BEGIN INPUT DATA

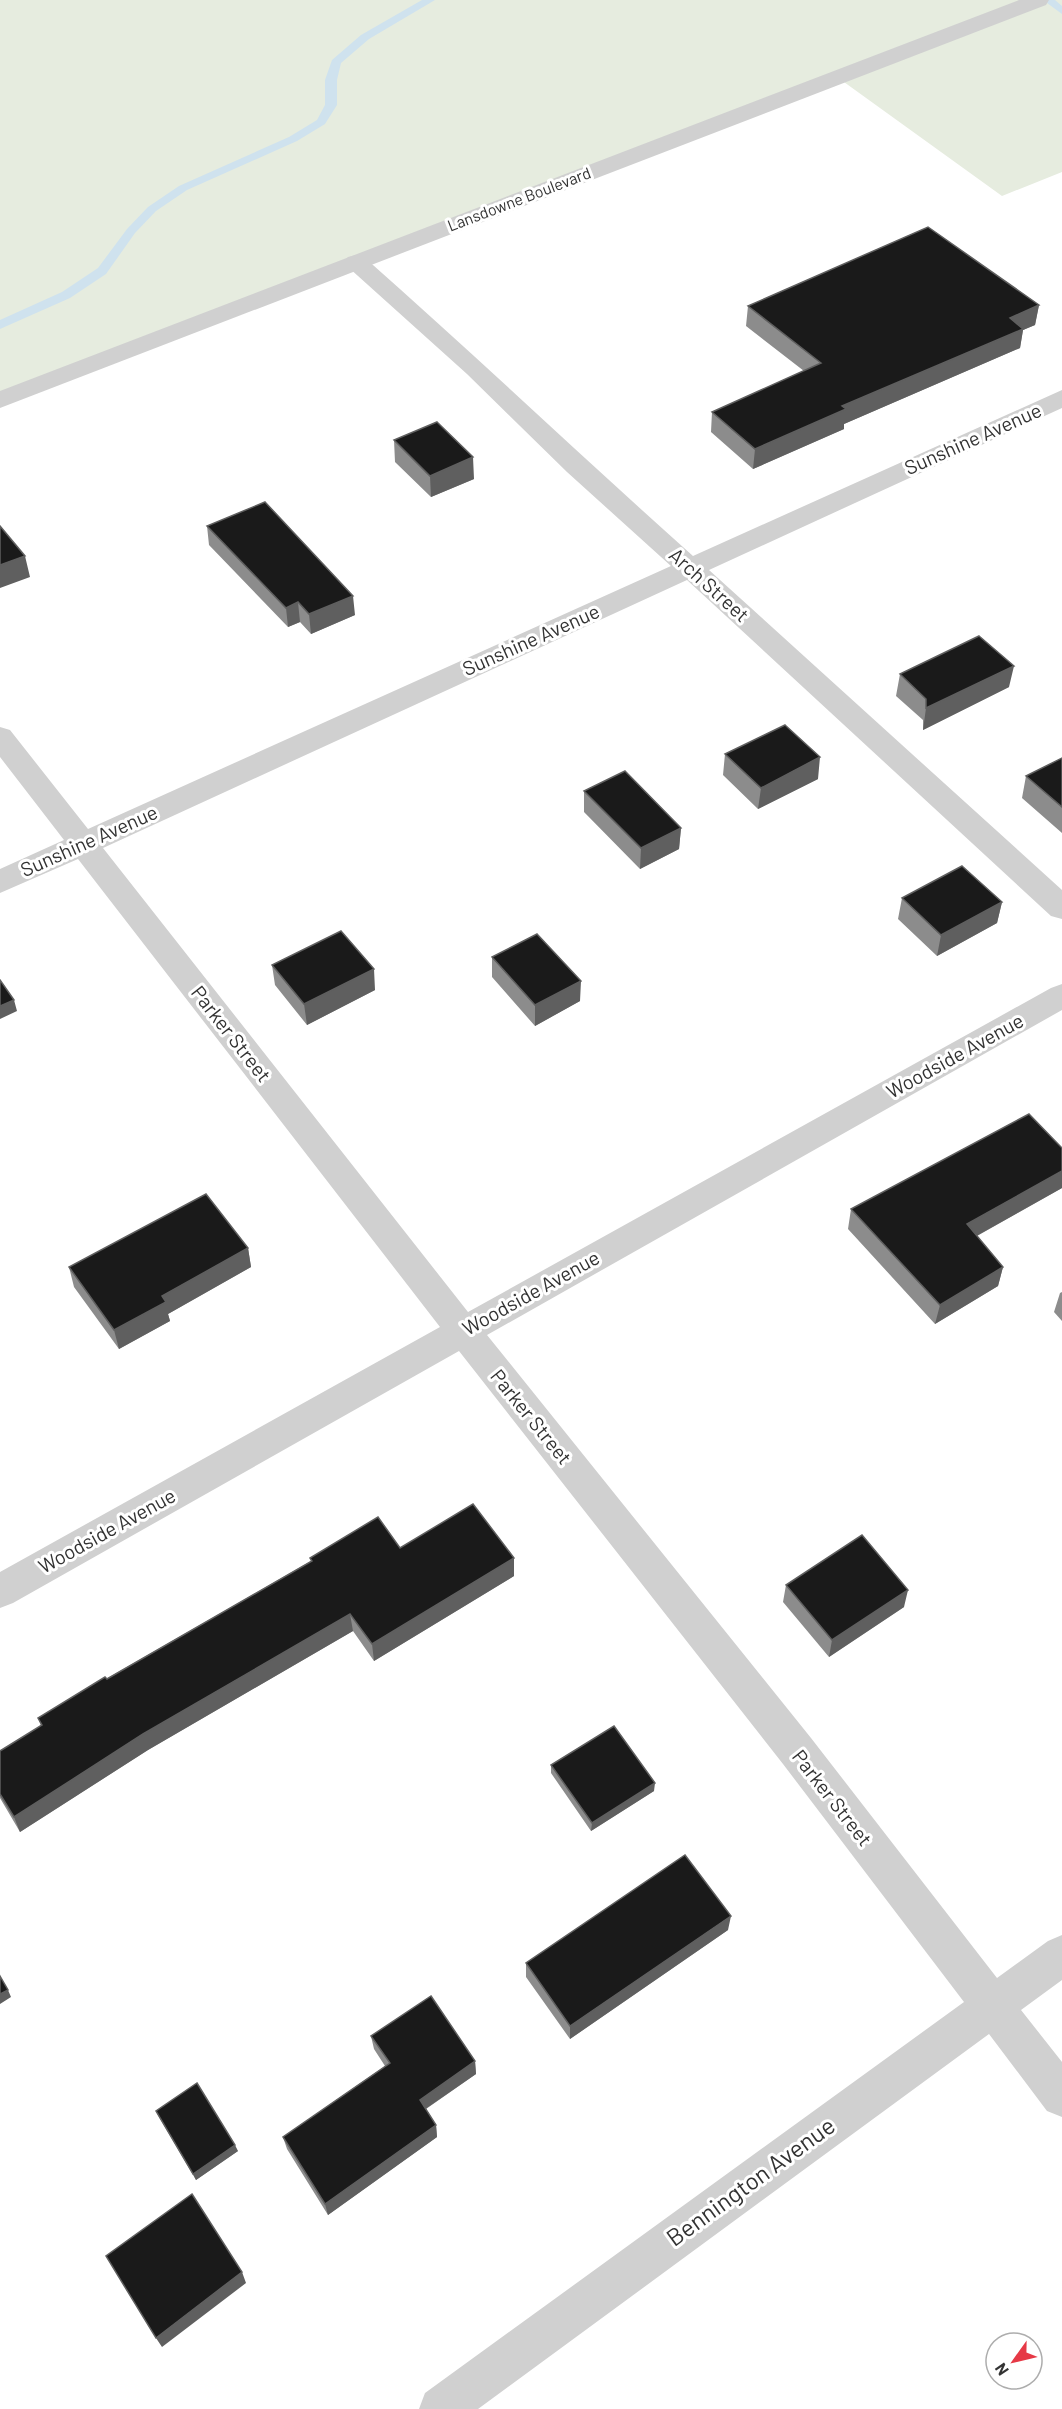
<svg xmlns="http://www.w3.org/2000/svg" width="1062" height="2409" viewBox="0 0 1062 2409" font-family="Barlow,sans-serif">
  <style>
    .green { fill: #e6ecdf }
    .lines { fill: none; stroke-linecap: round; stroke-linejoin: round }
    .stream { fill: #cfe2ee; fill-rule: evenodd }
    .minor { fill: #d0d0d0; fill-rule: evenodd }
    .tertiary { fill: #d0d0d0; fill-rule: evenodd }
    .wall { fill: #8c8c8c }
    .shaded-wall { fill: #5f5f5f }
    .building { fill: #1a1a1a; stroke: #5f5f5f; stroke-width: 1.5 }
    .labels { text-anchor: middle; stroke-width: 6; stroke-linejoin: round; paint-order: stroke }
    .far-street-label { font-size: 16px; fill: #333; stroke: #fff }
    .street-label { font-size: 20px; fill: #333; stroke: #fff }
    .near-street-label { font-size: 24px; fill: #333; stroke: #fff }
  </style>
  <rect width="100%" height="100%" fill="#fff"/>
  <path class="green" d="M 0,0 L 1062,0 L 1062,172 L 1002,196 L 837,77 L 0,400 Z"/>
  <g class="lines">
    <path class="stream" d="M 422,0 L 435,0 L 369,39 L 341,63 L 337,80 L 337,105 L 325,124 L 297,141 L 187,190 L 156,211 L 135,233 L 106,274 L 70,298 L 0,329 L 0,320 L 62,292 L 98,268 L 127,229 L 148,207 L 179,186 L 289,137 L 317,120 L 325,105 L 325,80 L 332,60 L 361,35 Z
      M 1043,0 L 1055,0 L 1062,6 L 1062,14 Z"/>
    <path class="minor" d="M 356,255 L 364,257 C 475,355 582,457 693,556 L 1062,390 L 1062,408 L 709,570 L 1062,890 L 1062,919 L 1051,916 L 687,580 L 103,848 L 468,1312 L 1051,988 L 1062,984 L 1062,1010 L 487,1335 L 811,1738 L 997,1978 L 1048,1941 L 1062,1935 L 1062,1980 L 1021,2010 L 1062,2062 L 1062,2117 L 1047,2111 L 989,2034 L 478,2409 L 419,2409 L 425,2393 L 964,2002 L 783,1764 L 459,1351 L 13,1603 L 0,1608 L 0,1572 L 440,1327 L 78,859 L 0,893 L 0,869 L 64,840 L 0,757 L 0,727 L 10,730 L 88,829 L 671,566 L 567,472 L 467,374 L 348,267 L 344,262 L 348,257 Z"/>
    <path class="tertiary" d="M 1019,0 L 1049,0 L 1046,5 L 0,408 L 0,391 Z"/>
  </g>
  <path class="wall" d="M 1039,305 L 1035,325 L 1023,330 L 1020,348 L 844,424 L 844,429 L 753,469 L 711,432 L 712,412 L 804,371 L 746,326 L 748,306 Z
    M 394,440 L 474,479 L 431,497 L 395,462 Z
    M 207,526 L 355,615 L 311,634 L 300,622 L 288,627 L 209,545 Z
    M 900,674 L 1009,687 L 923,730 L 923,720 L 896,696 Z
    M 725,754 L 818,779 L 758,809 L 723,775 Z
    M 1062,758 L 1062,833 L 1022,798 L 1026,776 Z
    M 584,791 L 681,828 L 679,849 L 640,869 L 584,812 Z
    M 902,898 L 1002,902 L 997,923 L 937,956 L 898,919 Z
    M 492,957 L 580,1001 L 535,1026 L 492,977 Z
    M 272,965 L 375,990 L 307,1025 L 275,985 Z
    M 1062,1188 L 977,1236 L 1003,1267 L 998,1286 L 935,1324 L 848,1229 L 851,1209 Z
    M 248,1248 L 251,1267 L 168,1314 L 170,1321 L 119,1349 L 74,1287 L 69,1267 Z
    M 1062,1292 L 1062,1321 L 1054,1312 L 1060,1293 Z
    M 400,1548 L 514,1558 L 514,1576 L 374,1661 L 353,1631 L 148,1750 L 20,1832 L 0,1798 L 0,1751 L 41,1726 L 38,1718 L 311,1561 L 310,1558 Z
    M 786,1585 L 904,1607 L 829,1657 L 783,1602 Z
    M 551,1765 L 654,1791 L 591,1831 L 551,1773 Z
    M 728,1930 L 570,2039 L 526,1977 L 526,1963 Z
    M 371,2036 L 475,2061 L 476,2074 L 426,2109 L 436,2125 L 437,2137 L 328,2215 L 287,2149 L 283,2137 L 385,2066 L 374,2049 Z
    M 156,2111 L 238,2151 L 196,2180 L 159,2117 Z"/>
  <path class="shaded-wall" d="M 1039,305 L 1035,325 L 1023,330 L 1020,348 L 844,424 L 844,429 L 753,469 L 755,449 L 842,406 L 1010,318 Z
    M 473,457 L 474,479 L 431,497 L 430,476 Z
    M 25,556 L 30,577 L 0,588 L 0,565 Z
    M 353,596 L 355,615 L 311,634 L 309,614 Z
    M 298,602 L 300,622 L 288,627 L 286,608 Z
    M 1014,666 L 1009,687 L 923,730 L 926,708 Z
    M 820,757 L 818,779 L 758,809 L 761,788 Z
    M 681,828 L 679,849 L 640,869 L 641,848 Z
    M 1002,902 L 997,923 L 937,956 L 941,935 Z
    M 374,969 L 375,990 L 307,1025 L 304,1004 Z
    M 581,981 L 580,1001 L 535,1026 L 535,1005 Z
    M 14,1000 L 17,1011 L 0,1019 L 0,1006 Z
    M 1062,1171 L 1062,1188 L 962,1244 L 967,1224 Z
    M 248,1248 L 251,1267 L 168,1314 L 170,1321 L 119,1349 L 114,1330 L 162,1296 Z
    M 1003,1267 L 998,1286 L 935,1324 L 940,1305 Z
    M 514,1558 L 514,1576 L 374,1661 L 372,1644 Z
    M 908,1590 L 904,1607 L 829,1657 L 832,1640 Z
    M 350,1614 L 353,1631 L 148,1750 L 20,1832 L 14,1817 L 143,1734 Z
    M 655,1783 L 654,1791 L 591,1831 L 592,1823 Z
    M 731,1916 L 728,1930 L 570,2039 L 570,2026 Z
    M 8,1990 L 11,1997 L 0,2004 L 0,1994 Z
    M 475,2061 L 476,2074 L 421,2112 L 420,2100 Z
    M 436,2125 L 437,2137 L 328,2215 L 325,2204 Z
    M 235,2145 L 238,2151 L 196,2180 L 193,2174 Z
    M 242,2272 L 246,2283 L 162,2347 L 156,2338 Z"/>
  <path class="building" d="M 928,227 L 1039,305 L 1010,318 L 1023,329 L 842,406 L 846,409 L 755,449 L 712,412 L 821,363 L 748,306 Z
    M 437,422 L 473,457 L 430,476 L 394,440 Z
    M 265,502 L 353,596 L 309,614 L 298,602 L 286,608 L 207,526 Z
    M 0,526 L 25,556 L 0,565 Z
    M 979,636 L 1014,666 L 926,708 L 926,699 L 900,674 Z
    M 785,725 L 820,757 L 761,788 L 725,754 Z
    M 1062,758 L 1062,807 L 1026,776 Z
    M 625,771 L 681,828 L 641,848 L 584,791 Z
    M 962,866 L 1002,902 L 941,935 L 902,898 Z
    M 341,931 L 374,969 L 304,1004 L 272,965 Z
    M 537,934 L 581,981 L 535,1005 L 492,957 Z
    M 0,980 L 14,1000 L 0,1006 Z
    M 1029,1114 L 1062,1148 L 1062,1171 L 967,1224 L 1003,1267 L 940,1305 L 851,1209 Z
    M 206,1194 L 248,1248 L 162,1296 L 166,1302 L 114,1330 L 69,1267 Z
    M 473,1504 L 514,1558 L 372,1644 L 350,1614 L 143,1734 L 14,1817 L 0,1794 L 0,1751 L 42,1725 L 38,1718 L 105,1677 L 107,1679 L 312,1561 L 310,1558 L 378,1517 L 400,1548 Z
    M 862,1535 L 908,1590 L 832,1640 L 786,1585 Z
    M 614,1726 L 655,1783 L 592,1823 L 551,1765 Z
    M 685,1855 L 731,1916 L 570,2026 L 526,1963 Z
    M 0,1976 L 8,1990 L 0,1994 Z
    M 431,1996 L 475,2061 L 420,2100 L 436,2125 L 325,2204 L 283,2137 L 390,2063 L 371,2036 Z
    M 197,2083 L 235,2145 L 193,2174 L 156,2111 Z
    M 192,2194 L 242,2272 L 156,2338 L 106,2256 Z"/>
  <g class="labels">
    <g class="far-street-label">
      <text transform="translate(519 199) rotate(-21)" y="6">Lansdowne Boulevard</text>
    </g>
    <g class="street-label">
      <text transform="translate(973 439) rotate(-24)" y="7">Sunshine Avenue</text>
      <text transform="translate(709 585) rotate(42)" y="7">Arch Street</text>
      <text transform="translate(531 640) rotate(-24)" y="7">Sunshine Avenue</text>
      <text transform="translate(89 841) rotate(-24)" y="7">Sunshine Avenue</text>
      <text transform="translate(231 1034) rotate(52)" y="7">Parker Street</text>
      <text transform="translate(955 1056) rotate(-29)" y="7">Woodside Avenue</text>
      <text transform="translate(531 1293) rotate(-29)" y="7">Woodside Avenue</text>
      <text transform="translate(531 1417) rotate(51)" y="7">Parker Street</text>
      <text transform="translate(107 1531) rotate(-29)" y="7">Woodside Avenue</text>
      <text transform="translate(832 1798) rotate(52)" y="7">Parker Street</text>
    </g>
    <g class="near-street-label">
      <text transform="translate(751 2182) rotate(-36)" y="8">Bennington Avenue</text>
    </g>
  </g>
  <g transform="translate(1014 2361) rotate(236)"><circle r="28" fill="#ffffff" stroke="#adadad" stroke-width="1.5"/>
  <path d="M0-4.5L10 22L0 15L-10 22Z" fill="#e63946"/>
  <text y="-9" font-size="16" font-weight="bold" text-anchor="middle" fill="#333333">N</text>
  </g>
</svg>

END INPUT DATA
BEGIN INPUT DATA

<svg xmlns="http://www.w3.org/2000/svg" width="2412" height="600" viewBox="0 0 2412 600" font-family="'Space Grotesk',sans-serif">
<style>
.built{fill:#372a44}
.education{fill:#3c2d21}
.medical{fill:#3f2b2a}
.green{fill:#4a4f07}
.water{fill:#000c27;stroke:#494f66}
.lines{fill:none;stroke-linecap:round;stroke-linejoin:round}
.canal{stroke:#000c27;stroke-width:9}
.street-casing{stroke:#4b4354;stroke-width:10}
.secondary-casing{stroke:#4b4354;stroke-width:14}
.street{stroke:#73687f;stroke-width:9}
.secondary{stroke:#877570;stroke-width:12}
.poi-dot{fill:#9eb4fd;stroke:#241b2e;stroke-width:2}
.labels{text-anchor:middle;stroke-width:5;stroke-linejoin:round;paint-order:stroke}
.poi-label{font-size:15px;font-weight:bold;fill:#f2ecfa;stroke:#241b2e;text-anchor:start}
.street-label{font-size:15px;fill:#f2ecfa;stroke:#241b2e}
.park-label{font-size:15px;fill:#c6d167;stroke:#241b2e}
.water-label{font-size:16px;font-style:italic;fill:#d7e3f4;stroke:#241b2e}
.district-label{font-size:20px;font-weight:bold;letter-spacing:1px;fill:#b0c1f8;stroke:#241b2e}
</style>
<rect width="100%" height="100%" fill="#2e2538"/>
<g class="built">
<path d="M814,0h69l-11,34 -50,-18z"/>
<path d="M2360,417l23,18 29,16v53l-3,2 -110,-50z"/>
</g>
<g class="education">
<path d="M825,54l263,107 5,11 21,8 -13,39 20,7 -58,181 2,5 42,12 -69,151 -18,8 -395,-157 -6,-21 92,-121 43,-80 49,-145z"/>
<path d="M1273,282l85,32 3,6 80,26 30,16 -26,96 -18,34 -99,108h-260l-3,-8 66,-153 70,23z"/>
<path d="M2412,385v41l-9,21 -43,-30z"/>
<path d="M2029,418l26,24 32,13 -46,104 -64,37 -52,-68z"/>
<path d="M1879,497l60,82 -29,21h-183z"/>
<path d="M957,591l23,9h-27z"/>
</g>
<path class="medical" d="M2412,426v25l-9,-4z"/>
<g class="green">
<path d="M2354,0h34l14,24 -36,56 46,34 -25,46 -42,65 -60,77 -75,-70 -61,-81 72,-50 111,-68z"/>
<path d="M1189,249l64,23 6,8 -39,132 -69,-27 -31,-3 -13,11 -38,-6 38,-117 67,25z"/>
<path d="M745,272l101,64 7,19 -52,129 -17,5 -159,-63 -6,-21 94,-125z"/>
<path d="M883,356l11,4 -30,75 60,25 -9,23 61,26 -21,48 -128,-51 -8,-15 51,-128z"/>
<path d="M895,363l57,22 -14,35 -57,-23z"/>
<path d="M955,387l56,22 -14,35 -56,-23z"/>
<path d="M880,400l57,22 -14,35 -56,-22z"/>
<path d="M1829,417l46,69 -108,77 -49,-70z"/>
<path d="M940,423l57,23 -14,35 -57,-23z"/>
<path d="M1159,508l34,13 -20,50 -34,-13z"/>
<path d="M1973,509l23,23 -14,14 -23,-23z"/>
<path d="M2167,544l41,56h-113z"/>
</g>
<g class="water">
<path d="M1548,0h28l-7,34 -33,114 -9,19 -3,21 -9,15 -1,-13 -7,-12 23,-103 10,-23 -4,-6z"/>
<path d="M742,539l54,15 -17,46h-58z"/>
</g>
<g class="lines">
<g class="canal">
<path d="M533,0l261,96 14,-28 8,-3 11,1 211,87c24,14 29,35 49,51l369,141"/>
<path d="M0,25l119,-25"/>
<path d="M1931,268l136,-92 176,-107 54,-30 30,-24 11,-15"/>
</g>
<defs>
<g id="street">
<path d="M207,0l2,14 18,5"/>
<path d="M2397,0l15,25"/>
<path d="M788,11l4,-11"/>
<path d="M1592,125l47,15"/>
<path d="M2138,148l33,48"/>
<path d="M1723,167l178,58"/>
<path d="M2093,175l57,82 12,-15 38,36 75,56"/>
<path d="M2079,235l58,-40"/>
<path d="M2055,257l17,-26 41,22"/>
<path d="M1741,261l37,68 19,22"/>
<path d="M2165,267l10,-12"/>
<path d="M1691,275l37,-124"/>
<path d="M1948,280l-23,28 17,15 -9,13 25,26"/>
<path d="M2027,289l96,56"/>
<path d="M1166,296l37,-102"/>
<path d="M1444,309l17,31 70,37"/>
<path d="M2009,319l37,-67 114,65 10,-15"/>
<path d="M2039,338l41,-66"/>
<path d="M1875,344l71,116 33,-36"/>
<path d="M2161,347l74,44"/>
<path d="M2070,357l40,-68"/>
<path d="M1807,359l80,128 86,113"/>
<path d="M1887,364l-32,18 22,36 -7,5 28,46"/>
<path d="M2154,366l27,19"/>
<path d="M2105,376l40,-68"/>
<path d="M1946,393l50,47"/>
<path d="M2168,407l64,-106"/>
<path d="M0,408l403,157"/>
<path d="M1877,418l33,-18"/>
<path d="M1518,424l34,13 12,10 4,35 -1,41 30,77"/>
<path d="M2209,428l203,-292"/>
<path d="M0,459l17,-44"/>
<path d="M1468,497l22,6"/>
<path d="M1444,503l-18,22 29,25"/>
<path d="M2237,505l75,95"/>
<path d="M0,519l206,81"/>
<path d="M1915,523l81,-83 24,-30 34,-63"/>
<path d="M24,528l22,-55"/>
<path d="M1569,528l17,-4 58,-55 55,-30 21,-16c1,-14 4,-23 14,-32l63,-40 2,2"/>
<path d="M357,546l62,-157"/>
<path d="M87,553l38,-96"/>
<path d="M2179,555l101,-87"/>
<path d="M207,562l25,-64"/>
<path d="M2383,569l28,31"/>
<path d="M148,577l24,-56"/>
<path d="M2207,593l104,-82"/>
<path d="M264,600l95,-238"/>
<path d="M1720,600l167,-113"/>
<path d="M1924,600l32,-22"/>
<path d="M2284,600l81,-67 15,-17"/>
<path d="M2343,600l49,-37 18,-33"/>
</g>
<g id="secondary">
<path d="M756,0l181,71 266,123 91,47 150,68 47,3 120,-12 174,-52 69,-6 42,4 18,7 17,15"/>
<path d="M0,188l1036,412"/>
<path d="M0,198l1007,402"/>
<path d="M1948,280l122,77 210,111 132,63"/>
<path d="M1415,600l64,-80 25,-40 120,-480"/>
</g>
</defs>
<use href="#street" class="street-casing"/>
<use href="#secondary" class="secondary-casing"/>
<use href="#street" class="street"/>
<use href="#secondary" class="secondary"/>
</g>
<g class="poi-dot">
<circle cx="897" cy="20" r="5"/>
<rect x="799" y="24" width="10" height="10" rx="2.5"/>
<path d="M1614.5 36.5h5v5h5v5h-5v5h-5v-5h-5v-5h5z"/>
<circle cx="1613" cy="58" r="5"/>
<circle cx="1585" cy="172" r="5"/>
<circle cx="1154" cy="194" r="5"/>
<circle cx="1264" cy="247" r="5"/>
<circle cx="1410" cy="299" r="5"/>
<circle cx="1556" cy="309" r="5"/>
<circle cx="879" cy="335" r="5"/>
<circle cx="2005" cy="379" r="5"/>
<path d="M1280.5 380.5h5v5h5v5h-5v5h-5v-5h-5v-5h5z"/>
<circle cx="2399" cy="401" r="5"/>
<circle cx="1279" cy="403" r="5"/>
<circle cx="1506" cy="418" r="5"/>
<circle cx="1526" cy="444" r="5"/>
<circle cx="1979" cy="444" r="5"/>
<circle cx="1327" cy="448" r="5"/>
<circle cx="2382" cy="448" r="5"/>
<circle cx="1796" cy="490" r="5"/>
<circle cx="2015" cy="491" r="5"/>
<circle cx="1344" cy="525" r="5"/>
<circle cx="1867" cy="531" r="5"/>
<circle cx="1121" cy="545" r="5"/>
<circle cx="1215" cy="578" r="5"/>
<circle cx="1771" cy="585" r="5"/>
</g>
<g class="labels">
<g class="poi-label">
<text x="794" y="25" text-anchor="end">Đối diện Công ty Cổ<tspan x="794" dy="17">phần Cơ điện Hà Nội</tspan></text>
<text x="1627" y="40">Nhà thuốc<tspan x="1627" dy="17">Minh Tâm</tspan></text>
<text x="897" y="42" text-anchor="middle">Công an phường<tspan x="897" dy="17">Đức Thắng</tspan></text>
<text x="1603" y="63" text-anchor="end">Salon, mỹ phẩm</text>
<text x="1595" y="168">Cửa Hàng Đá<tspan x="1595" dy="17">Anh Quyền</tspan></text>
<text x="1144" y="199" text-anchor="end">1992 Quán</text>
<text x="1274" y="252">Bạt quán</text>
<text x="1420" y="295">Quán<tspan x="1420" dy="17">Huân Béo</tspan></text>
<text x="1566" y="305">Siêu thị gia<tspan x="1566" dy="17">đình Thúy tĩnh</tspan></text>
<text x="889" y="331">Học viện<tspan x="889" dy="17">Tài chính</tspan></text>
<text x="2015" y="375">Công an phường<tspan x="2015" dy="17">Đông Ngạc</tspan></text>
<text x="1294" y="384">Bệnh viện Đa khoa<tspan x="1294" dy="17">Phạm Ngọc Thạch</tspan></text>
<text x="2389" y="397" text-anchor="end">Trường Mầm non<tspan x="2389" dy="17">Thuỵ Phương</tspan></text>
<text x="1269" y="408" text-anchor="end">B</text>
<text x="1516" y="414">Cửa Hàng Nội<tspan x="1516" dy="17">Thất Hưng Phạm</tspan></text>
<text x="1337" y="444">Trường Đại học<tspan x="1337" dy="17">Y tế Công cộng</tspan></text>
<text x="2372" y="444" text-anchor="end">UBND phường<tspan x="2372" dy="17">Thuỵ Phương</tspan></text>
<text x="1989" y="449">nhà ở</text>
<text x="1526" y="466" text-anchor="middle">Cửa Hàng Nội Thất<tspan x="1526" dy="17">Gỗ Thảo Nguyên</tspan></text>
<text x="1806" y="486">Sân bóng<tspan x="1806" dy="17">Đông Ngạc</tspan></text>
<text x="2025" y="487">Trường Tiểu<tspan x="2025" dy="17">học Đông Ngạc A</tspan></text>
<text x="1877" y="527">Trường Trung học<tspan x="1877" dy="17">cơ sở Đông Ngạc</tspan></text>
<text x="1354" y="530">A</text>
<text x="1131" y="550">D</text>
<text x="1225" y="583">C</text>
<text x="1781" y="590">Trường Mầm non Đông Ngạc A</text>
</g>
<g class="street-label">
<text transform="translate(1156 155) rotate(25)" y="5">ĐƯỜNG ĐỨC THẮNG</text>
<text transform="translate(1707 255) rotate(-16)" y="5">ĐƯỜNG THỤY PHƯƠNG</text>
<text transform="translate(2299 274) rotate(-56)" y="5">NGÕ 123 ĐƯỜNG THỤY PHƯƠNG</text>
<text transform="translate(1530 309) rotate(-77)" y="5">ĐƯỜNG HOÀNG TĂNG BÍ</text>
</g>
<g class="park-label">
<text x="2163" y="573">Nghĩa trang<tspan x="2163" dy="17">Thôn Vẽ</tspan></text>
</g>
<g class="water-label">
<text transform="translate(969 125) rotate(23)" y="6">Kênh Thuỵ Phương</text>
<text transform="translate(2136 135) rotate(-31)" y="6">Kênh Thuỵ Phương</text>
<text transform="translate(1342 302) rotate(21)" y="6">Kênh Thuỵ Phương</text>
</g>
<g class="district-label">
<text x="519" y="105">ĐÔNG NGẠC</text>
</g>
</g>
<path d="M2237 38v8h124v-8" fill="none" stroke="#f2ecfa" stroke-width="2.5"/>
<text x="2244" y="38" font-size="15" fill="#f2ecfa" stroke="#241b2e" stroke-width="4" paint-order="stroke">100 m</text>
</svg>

END INPUT DATA

## WORK INSTRUCTION:
Could you retype exactly the lines above, starting at the line that contains "16px; fill: #333;" and ending at the line that contains "332,60 L 361,35 Z", and nothing more?

## SOLUTION TO THIS PROBLEM:
    .far-street-label { font-size: 16px; fill: #333; stroke: #fff }
    .street-label { font-size: 20px; fill: #333; stroke: #fff }
    .near-street-label { font-size: 24px; fill: #333; stroke: #fff }
  </style>
  <rect width="100%" height="100%" fill="#fff"/>
  <path class="green" d="M 0,0 L 1062,0 L 1062,172 L 1002,196 L 837,77 L 0,400 Z"/>
  <g class="lines">
    <path class="stream" d="M 422,0 L 435,0 L 369,39 L 341,63 L 337,80 L 337,105 L 325,124 L 297,141 L 187,190 L 156,211 L 135,233 L 106,274 L 70,298 L 0,329 L 0,320 L 62,292 L 98,268 L 127,229 L 148,207 L 179,186 L 289,137 L 317,120 L 325,105 L 325,80 L 332,60 L 361,35 Z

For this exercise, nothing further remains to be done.